The respirator-style mask with a replaceable HEPA filter and other commonly available parts, was developed by Rory Larson, a rapid prototyping expert with 10 years experience in engineering, CAD, 3D printing, CNC and small batch production manufacturing. It took just a week for the group, working with Larson’s design, to get a small production facility up and running out of Epiphany Parish in Seattle.

With 28 3D printers running and 15 more on the way in the coming days, Maker Mask is operating 24 hours a day, with the potential to print nearly 1,000 masks per week by Friday. They hope hundreds of small-batch production sites will be operating across the U.S. as the design is available to the public and government free of charge through an open source model.

The 19 3D-printable parts that make up the mask are visible on the Maker Mask website along with details on materials needed, download instructions, videos, the ability to donate to the cause and more. The cost of each finished mask, printed in about three hours, is estimated to be between $2 and $3.

Users must register to gain access to assets in the “makers zone,” and the company said hundreds of people had reportedly done so on Monday.

“The COVID-19 pandemic is an all-hands-on-deck crisis. It feels good to be able to take action and start getting respirators to clinicians, first responders, and essential service workers,” Roberts said in a news release. “Sophisticated hobbyists with a $300 3D printer can get a respirator to their neighbors within hours.”

The Maker Mask is nearing approval from the National Institutes of Health, but does not have approval from the Food and Drug Administration or any other regulatory agency as a surgical mask or respirator. Because of communication limits due to a muffling effect, it’s intended for non-direct patient health care settings. The first set of masks are currently being used at Seattle Children’s Hospital, which has given provisional medical approval for use by lab technicians processing samples.

Dr. Xuan Qin in a Maker Mask. (Maker Mask Photo)

Dr. Xuan Qin, a professor of Laboratory Medicine at the University of Washington and a clinical microbiologist at Seattle Children’s, called the Maker Mask “nicely designed” and “really useful” for lab technicians who process patient specimens for COVID-19. Qin is overseeing a clinical study and said the masks “will help solve shortages of personal protective equipment.” Read her full endorsement.

The Maker Mask team is working with a number of organizations, including NIH, America Makes,, InfraGard National, Matter Hackers, Nation of Makers, MITRE, Teach for America, the U.S. Department of Veterans Affairs, the U.S. military, Whiteford Taylor & Preston, and others working to address shortages of personal protective equipment.

“I wanted to help with the COVID-19 response,” Larson said. “I’m good at 3D printing design and wanted to apply my skills to see if I could address the lack of masks issue. This mask is easy to make with a common hobbyist 3D printer yet closely matches the functionality of commercial masks.”

People interested in learning more about the Maker Mask initiative and how to make the masks can join an educational webinar on the group’s website Thursday at 1 p.m.
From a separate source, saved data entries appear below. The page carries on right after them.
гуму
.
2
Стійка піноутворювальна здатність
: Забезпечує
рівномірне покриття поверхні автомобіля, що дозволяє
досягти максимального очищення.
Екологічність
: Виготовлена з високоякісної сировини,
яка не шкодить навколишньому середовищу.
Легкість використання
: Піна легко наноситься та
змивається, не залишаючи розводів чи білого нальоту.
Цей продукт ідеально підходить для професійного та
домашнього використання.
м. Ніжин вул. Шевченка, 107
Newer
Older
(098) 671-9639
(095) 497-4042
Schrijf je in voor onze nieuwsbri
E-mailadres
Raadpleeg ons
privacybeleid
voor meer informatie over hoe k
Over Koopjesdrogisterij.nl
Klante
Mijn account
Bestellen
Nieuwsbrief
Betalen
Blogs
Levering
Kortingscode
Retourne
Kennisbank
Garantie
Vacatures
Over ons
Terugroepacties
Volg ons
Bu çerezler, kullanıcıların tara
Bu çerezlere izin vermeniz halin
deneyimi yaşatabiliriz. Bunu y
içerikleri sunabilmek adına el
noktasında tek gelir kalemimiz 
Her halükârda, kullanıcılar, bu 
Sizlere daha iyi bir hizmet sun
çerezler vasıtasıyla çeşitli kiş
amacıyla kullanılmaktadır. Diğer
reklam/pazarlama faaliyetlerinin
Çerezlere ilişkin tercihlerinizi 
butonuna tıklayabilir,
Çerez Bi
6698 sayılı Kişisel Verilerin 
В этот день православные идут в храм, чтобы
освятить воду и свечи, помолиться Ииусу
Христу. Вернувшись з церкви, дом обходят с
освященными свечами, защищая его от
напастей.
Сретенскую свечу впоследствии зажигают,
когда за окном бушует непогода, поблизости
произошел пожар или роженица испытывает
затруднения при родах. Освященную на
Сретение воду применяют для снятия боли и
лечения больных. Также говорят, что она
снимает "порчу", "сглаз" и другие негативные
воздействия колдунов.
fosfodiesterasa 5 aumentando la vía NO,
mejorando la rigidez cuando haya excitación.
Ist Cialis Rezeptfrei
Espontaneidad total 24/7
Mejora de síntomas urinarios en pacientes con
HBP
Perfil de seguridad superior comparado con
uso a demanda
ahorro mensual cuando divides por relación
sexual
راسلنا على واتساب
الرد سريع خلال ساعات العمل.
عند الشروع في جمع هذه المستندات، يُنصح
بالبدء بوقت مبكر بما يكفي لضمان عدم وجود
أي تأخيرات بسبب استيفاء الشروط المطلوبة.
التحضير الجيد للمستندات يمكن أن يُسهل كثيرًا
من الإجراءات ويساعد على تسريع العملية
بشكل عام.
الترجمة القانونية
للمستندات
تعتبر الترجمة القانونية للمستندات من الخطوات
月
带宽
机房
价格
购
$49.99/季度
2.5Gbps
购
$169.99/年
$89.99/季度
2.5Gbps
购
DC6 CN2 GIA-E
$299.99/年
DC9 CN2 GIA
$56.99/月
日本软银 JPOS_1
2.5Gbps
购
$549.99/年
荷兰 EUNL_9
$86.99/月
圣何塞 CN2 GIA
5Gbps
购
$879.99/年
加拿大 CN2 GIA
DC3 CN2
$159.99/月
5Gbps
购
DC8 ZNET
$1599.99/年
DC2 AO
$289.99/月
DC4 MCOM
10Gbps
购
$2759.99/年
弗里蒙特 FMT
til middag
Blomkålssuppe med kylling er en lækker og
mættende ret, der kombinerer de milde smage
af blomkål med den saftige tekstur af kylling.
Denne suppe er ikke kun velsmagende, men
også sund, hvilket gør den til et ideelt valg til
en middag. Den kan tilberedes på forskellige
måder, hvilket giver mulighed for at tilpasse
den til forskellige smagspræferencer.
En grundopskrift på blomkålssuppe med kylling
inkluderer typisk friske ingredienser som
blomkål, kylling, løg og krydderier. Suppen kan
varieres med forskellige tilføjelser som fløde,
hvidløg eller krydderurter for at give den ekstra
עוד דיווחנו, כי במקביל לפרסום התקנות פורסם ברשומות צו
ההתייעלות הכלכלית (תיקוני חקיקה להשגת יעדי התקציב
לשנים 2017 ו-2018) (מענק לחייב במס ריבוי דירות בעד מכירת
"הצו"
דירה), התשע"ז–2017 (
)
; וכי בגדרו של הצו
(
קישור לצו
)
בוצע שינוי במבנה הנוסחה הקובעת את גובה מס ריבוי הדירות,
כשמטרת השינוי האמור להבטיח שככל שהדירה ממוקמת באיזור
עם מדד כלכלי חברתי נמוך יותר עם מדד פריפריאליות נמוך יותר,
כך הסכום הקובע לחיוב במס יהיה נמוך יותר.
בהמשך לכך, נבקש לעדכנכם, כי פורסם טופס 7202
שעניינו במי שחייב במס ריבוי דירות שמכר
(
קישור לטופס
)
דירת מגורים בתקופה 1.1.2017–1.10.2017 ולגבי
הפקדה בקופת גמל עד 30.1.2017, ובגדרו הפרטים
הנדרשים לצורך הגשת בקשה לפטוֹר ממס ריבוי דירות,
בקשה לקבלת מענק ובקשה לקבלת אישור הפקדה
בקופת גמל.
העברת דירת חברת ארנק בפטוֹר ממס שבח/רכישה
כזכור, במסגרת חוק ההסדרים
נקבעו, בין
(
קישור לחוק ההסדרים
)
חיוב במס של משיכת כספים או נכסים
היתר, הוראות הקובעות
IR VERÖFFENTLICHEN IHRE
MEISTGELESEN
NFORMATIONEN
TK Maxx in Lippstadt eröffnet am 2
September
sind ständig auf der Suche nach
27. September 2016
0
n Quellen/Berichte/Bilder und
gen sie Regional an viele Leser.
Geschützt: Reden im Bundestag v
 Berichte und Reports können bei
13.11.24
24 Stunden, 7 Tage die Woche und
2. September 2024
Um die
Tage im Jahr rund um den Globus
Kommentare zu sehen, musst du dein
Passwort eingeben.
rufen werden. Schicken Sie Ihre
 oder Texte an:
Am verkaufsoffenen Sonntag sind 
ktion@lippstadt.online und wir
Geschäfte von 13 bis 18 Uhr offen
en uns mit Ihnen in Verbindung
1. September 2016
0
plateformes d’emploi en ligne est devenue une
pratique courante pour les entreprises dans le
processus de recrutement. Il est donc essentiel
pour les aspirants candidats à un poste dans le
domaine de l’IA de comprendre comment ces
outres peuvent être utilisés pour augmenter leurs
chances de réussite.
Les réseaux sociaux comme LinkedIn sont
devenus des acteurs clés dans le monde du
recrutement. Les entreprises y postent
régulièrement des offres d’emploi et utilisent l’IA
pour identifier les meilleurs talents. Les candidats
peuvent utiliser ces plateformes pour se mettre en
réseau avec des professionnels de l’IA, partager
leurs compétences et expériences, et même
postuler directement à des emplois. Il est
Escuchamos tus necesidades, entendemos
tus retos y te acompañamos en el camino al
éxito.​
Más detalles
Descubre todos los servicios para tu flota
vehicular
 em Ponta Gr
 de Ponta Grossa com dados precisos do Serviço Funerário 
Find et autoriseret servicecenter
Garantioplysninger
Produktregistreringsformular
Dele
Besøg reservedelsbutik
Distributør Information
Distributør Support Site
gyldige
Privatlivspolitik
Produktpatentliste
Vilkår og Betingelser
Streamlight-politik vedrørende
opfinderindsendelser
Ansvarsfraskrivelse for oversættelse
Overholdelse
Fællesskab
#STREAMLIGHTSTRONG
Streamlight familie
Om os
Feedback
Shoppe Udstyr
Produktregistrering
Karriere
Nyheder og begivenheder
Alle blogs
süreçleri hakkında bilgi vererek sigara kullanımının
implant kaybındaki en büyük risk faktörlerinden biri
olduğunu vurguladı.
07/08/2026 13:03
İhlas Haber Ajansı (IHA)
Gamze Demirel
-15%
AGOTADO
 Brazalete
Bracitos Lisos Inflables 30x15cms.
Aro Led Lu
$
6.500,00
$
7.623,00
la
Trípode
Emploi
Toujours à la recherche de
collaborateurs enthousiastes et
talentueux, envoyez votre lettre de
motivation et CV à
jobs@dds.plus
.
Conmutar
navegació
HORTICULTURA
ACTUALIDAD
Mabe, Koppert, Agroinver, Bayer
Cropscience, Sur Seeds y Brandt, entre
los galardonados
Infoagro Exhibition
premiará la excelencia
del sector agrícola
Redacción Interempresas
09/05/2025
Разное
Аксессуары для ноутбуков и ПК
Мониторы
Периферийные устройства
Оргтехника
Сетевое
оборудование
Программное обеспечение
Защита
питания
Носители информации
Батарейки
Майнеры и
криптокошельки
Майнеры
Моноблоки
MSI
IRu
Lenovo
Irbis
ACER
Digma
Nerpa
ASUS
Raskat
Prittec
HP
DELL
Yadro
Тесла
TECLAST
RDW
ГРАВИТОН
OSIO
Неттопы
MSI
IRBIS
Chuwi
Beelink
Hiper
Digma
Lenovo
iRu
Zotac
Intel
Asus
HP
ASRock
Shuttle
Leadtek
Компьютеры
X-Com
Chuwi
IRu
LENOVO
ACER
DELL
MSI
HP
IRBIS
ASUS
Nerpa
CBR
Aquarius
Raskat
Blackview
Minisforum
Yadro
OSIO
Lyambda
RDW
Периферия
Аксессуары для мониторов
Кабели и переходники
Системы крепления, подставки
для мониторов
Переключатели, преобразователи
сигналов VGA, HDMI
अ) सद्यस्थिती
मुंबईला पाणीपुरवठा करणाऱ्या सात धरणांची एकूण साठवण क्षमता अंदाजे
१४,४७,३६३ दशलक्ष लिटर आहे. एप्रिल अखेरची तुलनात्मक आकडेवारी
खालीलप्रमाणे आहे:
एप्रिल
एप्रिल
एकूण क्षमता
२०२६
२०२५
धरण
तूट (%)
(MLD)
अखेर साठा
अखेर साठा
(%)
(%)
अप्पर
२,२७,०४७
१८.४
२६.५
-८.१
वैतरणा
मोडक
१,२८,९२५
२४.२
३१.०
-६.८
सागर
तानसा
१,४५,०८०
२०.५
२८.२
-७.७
PST.

Update, Wednesday, April 1, 4:15 p.m. PT: Interest in Maker Mask has reached 88 countries and thousands of people who are visiting the group’s website. More than 88,500 page views from 20,000 visitors have occurred during the past 48 hours, and more than 1,500 people have downloaded the designs and specifications for the Maker Mask. The response has been incredible,” Jonathan Roberts said in a news release. “We’re seeing interest in the mask from a diverse mix of people and organizations around the world who are seeking to protect their health during this global pandemic.”